With pandas for data manipulation and ruamel.yaml for outputting YAML, this method provides a powerful combination for dealing with more complex CSV files and generating highly customizable YAML output.

Here’s an example:

import pandas as pd
from ruamel.yaml import YAML

df = pd.read_csv('data.csv')
data = df.to_dict(orient='records')

yaml = YAML()
with open('data.yaml', 'w') as yamlfile:
    yaml.dump(data, yamlfile)

Output:

- header1: value1_1
  header2: value1_2
- header1: value2_1
  header2: value2_2

The code snippet uses pandas to read the CSV and convert it into a list of dictionaries, one per row. The ruamel.yaml then takes this list and writes it to a YAML file, offering advanced customization options and refined control over the output format if needed.

Method 3: Custom Conversion Function

This method includes writing a custom function that parses the CSV data manually, potentially providing the most control over the conversion process and allowing for custom YAML structures.

Here’s an example:

import yaml

def csv_to_yaml(csv_text):
    lines = csv_text.splitlines()
    headers = lines[0].split(',')
    yaml_list = []
    for line in lines[1:]:
        values = line.split(',')
        yaml_list.append(dict(zip(headers, values)))
    return yaml.dump(yaml_list, default_flow_style=False)

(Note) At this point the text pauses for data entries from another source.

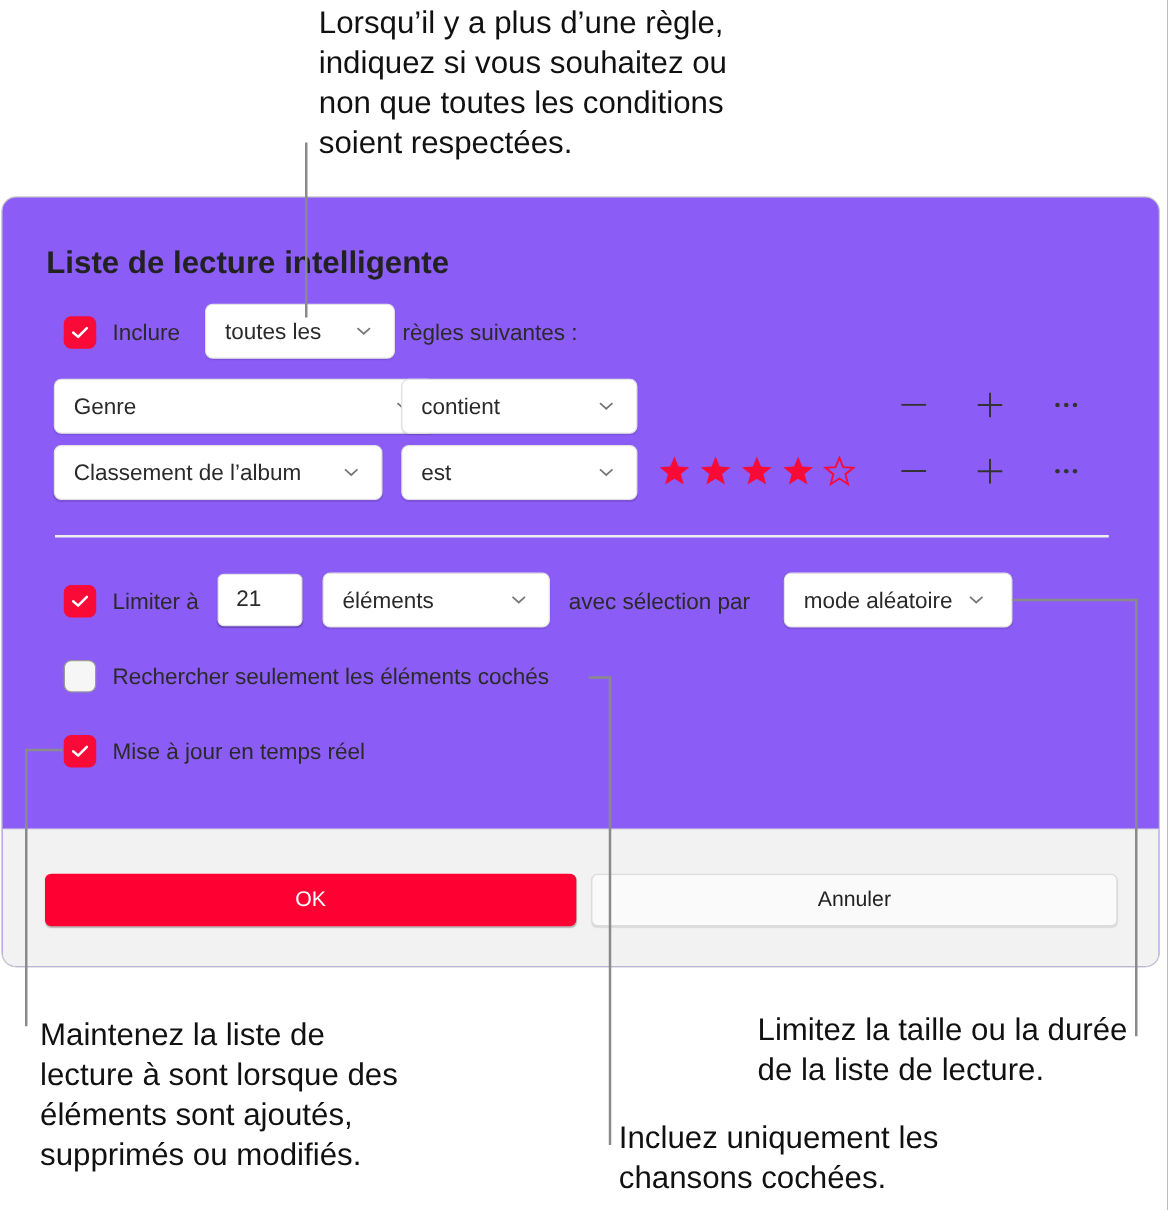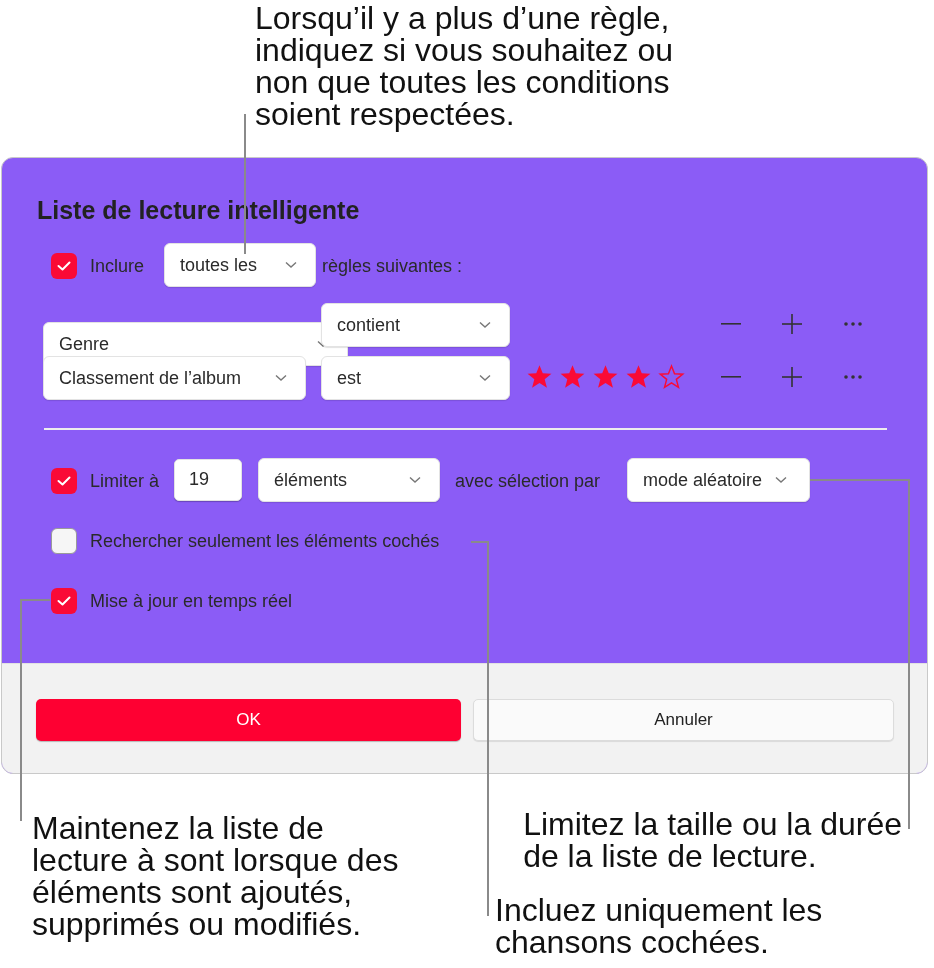--- a/index.html
+++ b/index.html
@@ -5,7 +5,7 @@
   html, body { margin:0; padding:0; }
   body { width:934px; height:968px; position:relative; background:#ffffff; overflow:hidden;
          font-family:"Liberation Sans", "DejaVu Sans", sans-serif; color:#1d1d1f; }
-  .callout-text { position:absolute; font-size:32px; line-height:32px; color:#111; }
+  .callout-text { position:absolute; font-size:25px; line-height:32px; color:#111; }
   .line { position:absolute; background:#8a8a8a; }
 
   .dialog { position:absolute; left:1px; top:157px; width:927px; height:617px; border:1px solid #c9c9c9;

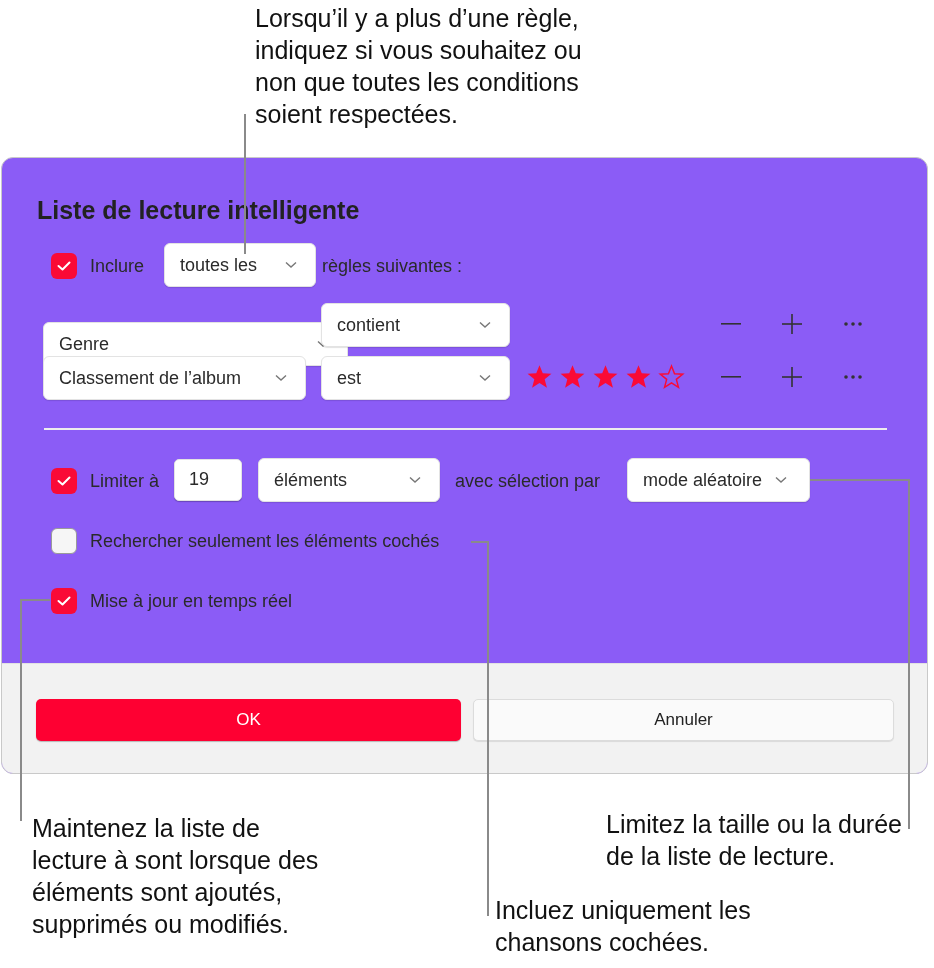--- a/index.html
+++ b/index.html
@@ -69,7 +69,7 @@
   </div>
   <div class="label" style="left:320px; top:98px;">règles suivantes :</div>
 
-  <div class="select" style="left:41px; top:145px; width:305px;margin-top:19px;">
+  <div class="select" style="left:41px; top:145px; width:305px;">
     <span class="txt">Genre</span>
     <svg class="chev" viewBox="0 0 12 8">
         <path d="M1 1.5 L6 6 L11 1.5" fill="none" stroke="#777" stroke-width="1.4"></path>

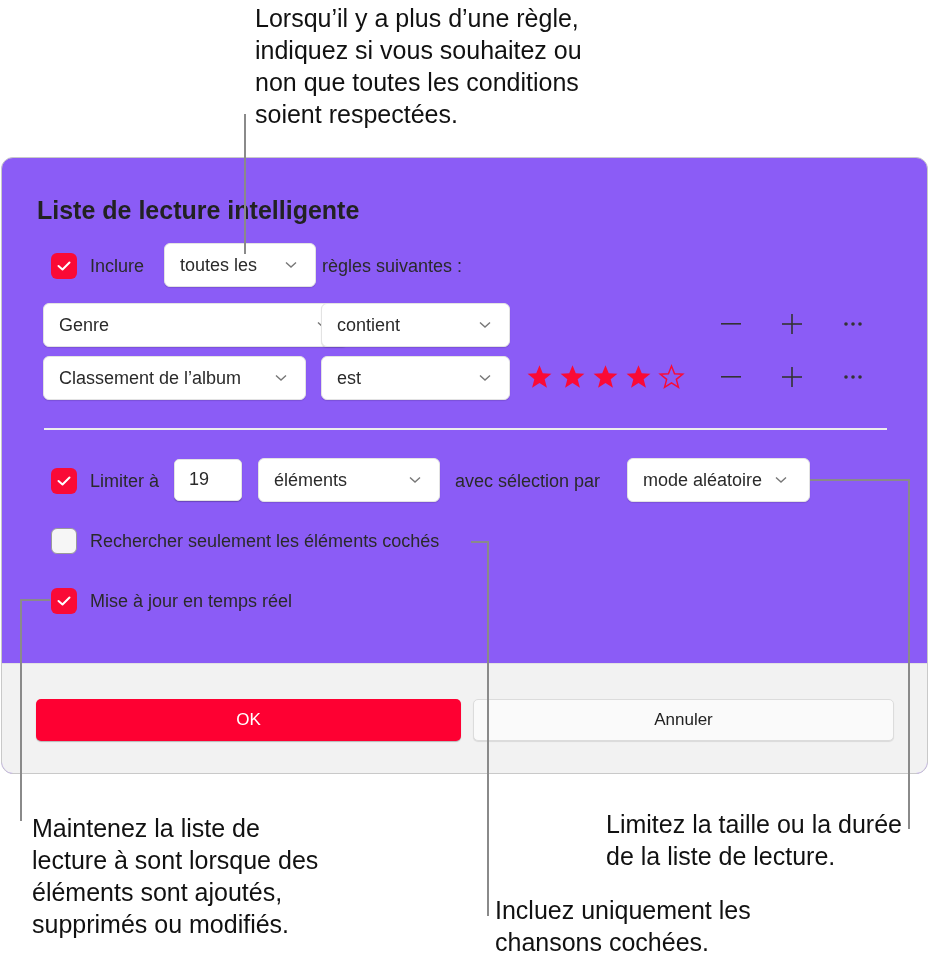--- a/index.html
+++ b/index.html
@@ -156,7 +156,7 @@
       </svg>
   </div>
   <div class="label" style="left:88px; top:313px;">Limiter à</div>
-  <div class="field" style="left:172px; top:301px; width:68px;">19</div>
+  <div class="field" style="left:172px; top:301px; width:68px;">21</div>
   <div class="select" style="left:256px; top:300px; width:182px;">
     <span class="txt">éléments</span>
     <svg class="chev" viewBox="0 0 12 8">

csv_data = "header1,header2\nvalue1_1,value1_2\nvalue2_1,value2_2"
yaml_output = csv_to_yaml(csv_data)
print(yaml_output)

Output:

- header1: value1_1
  header2: value1_2
- header1: value2_1
  header2: value2_2

The code defines a csv_to_yaml function that takes a CSV string, splits it into lines and headers, and then creates a list of dictionaries that represent the CSV rows. The YAML output is generated using the yaml.dump method.

Method 4: Command-Line Conversion with csvkit and PyYAML

For those preferring to work directly from the command-line, csvkit, a suite of utilities for converting to and from CSV, along with the PyYAML library, can be used to achieve CSV-to-YAML conversion with a simple shell one-liner.

Here’s an example:

csvjson data.csv | python -c 'import sys, yaml; yaml.safe_dump(list(sys.stdin), sys.stdout, default_flow_style=False)'

Output:

- "header1,header2"
- "value1_1,value1_2"
- "value2_1,value2_2"

This one-liner first converts the CSV file to JSON using csvjson, then pipes the JSON data to a Python command that loads and converts it to a YAML format, ensuring it’s a safe and compatible YAML document.

Bonus One-Liner Method 5: Using xsv and yq

xsv is a fast CSV command-line toolkit, and yq is a lightweight and portable command-line YAML processor. This method combines their strengths for a quick and efficient conversion.

Here’s an example:

xsv table data.csv | yq -o=yaml

Output:

- header1: value1_1
  header2: value1_2
- header1: value2_1
  header2: value2_2

This efficient command first uses xsv to read and build a human-readable table from CSV, then pipes it to yq, which outputs YAML. It’s a concise solution that utilizes specialized tools optimized for their tasks.

Summary/Discussion

  • Method 1: Using the csv and yaml Modules. Strengths: Simple, uses standard libraries. Weaknesses: Basic functionality with limited customization.
  • Method 2: Using pandas and ruamel.yaml. Strengths: Powerful, good for large or complex CSV files, customizable output. Weaknesses: Requires third-party libraries.
  • Method 3: Custom Conversion Function. Strengths: Highly customizable, great for tailored solutions. Weaknesses: Requires more code and manual effort.
  • Method 4: Command-Line Conversion with csvkit and PyYAML. Strengths: Quick one-liner suitable for shell scripting. Weaknesses: Depends on extra command-line utilities not in the standard Python distribution.
  • Method 5: Using xsv and yq. Strengths: Fast and efficient, suitable for those who prefer command-line tools. Weaknesses: Requires installation of command-line utilities that might not be available on all systems.